TASK REQUIREMENTS – Repeat the records below verbatim, and do not copy their pictures.

DATA FOR THIS EXERCISE –
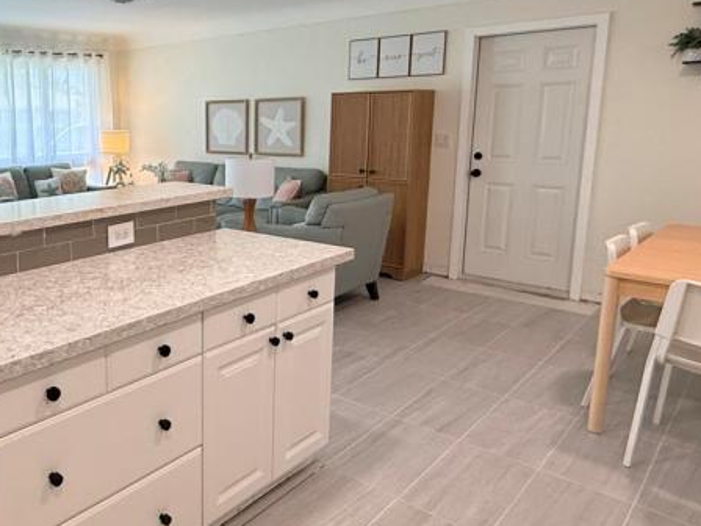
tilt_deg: -8.9
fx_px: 608
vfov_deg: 46.6
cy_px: 218
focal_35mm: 30
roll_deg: -0.2
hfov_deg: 55.4
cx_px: 131
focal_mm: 2.22
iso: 320
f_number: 2.2
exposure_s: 1/120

ANSWER AREA –
tilt_deg: -8.9
fx_px: 608
vfov_deg: 46.6
cy_px: 218
focal_35mm: 30
roll_deg: -0.2
hfov_deg: 55.4
cx_px: 131
focal_mm: 2.22
iso: 320
f_number: 2.2
exposure_s: 1/120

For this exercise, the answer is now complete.